▶ Source text:
⁂

We are whitelisting the exact domain :)

##Disconnect.me Tracking
https://s3.amazonaws.com/lists.disconnect.me/simple_tracking.txt

##Disconnect.me Ads
https://s3.amazonaws.com/lists.disconnect.me/simple_ad.txt

The only part of those URLS that a DNS server can know feasibly know about is s3.amazonaws.com, it doesn't care if it's http or https, and it also doesn't care/know about anything after the first /

If you would rather not have s3.amazonaws.com on your whitelist, you have a couple of choices, re-host those lists on a domain you control (and therefore know that no ads could be served from it), and replace them in your adlists.list file (e.g https://yourcomain.com/lists.disconnect.me/simple_ad.txt, or download the list and store it on your local file system, and add it to your adlists.list file as file:///path/to/the/list.txt

@PromoFaux dope, yeah your right. Thanks for pointing that out. Thats a huge problem ... presumably something pihole cant address? Has this discussion come up before?

@PromoFaux the s3.amazonaws.com was added, i think, by default. I didnt add it manually.

@PromoFaux I know this means more work and load on the pihole folks, but is there anything wrong with these lists living on a domain pihole owns and controls that is only used for the lists?

There may be copyright/licensing issues involved with this

Yeah, it's added because it's hosting a list in your adlists.list. As mentioned above, we whitelist those domains to prevent them accidentally being blacklisted by either another list. But personally I think we should maybe just not whitelist them automatically and remove the "politics" of the situation all together. Ideally we would ship with zero default lists, leaving all responsibility of blocking down to the user, but this does provide a barrier for entry on those less experienced

@PromoFaux are you saying ideally the user should build a blacklist or adlist to block manually and not pull it from an external source (thus making you whitelist that source) ?

No no, there are many lists out there which any user can add to their Pi-hole (example, see @WaLLy3K 's collection of lists https://wally3k.github.io/)

⁂

▶ Request A:
According to the Pi-hole whitelisting thread, why does s3.amazonaws.com end up on the whitelist? Answer in one to three sentences.
▶ Request B:
Please list every URL that appears in the Pi-hole whitelisting thread.
▶ Request C:
Extract from the Pi-hole whitelisting thread the part that opens with the words containing "The only part" and closes with "come up before?".
The items after this point are separate material and have no connection to the Pi-hole whitelisting thread.

⁂

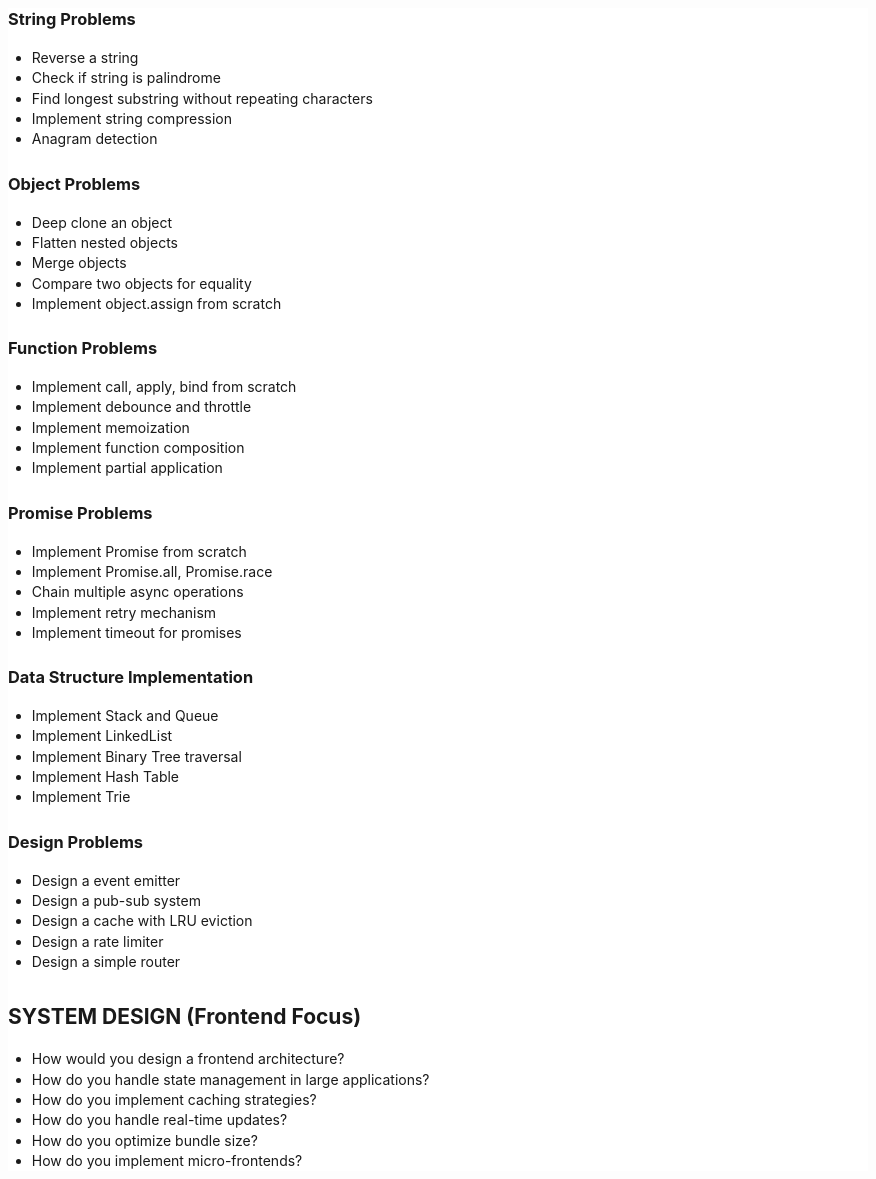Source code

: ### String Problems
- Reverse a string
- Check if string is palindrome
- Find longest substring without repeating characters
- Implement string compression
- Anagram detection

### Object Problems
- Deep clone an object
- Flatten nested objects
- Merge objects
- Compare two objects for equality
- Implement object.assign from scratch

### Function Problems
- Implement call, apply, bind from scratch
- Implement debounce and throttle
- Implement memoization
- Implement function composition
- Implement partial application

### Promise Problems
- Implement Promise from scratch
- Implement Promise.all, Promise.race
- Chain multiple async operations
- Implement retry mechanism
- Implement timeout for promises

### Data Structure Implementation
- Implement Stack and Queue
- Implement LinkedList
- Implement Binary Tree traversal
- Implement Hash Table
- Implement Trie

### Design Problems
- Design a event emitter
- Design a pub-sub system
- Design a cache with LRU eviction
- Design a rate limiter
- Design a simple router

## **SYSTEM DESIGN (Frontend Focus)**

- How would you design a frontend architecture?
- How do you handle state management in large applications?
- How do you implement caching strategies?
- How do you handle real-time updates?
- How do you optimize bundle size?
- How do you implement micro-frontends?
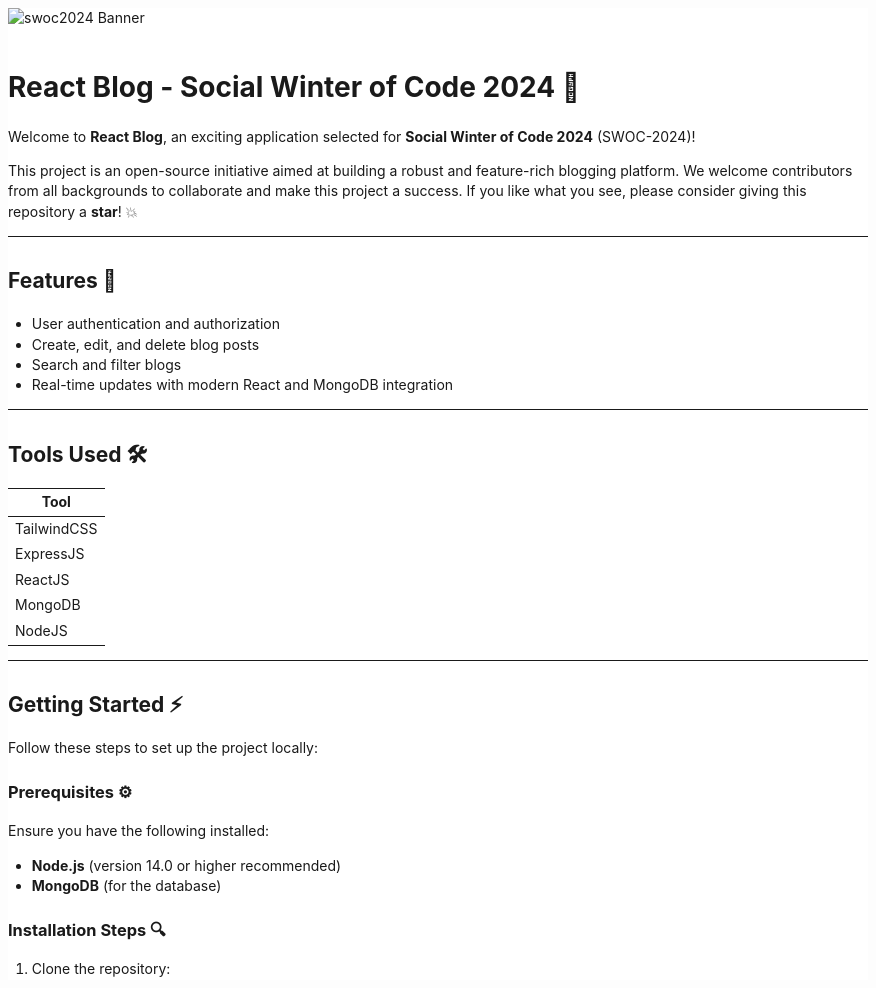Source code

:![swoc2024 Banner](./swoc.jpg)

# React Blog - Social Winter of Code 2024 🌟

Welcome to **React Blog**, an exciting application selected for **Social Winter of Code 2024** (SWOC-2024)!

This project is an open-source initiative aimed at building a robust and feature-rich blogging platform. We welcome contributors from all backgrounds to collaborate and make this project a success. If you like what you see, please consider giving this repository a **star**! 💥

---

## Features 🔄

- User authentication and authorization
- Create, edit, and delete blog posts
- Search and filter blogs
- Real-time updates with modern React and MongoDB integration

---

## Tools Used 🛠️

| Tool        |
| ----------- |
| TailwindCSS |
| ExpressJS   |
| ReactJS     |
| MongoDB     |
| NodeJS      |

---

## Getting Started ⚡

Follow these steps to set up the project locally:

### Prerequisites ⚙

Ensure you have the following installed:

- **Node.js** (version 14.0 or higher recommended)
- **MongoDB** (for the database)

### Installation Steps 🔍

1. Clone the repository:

⁂

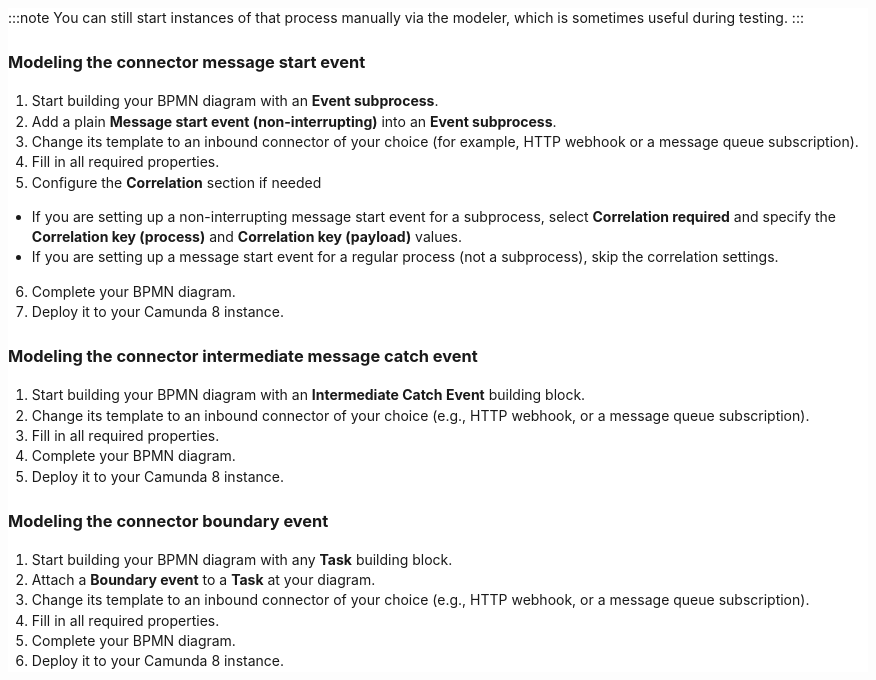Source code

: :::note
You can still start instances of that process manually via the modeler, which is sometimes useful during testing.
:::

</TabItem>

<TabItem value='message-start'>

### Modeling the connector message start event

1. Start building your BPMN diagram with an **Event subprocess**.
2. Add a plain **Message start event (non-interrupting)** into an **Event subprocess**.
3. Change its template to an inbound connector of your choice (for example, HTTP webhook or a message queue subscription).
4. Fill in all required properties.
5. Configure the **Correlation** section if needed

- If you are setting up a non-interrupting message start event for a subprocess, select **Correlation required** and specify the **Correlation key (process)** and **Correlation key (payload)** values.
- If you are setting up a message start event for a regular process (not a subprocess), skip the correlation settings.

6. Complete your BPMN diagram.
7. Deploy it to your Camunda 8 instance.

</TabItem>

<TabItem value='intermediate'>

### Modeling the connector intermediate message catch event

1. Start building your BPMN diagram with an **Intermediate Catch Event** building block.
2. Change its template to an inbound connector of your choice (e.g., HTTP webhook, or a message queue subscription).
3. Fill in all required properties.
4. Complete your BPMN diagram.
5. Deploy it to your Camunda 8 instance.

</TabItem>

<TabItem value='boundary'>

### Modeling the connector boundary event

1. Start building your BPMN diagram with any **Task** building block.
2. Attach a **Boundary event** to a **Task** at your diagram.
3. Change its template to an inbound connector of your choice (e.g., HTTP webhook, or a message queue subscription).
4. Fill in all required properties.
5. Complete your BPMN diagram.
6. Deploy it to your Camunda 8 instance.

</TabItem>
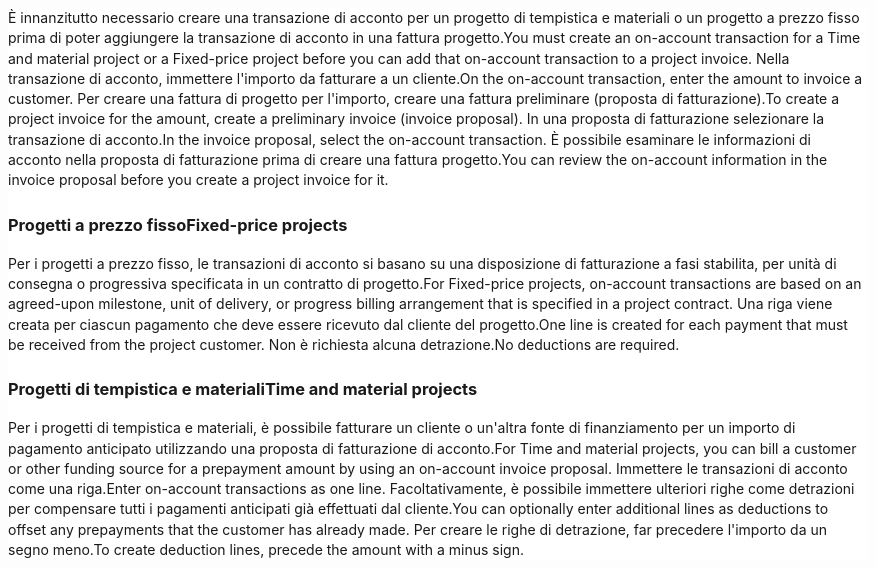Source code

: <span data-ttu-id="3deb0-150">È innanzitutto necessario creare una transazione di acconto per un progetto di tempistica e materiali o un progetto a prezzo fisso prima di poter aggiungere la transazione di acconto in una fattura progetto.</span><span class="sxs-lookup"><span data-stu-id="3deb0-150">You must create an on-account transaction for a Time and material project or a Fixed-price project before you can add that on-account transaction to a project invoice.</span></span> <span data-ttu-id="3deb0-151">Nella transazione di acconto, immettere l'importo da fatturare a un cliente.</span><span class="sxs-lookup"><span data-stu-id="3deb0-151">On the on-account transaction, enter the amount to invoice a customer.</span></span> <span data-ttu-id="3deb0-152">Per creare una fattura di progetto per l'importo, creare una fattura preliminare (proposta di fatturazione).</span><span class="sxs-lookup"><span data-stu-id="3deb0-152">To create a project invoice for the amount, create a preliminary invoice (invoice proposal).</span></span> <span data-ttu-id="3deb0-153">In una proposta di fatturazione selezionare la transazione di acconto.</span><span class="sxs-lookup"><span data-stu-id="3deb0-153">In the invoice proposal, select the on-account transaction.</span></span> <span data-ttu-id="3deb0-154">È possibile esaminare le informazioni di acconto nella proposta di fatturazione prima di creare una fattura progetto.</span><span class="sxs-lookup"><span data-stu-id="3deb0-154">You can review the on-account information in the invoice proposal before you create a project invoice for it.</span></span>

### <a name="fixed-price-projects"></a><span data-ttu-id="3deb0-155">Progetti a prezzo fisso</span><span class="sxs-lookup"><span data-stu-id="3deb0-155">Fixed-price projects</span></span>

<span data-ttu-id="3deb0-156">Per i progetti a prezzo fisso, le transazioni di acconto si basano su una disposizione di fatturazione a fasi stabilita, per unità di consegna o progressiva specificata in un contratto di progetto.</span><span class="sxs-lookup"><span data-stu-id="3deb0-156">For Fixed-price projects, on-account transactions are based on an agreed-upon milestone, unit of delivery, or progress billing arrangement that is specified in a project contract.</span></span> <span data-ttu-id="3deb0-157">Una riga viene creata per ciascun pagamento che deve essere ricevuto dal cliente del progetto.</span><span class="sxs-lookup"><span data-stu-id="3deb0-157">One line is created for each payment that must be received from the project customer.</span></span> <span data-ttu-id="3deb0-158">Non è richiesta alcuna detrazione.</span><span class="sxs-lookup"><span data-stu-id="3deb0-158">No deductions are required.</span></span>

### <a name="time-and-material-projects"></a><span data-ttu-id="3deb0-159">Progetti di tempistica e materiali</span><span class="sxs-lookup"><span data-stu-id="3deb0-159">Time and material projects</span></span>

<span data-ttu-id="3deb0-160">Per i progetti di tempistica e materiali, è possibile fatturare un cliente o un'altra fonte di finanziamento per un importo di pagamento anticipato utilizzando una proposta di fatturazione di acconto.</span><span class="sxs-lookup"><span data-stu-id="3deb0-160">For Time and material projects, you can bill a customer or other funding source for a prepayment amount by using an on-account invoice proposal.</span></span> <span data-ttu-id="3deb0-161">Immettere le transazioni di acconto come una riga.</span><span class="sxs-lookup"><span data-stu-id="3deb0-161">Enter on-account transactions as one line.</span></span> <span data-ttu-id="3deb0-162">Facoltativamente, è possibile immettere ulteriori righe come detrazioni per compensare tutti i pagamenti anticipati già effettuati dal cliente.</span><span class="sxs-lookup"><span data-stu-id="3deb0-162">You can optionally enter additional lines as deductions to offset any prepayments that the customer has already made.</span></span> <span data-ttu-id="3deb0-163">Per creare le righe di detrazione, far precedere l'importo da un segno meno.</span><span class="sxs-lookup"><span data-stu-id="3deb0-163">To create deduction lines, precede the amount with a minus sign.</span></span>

⁂

▶ Exercise answer A:
It is added because it hosts a list named in the adlists.list file. Pi-hole whitelists the domains that host its lists so they are not accidentally blacklisted by another list.

▶ Exercise answer B:
- https://s3.amazonaws.com/lists.disconnect.me/simple_tracking.txt
- https://s3.amazonaws.com/lists.disconnect.me/simple_ad.txt
- https://yourcomain.com/lists.disconnect.me/simple_ad.txt
- file:///path/to/the/list.txt
- https://wally3k.github.io/

▶ Exercise answer C:
The only part of those URLS that a DNS server can know feasibly know about is s3.amazonaws.com, it doesn't care if it's http or https, and it also doesn't care/know about anything after the first /

If you would rather not have s3.amazonaws.com on your whitelist, you have a couple of choices, re-host those lists on a domain you control (and therefore know that no ads could be served from it), and replace them in your adlists.list file (e.g https://yourcomain.com/lists.disconnect.me/simple_ad.txt, or download the list and store it on your local file system, and add it to your adlists.list file as file:///path/to/the/list.txt

@PromoFaux dope, yeah your right. Thanks for pointing that out. Thats a huge problem ... presumably something pihole cant address? Has this discussion come up before?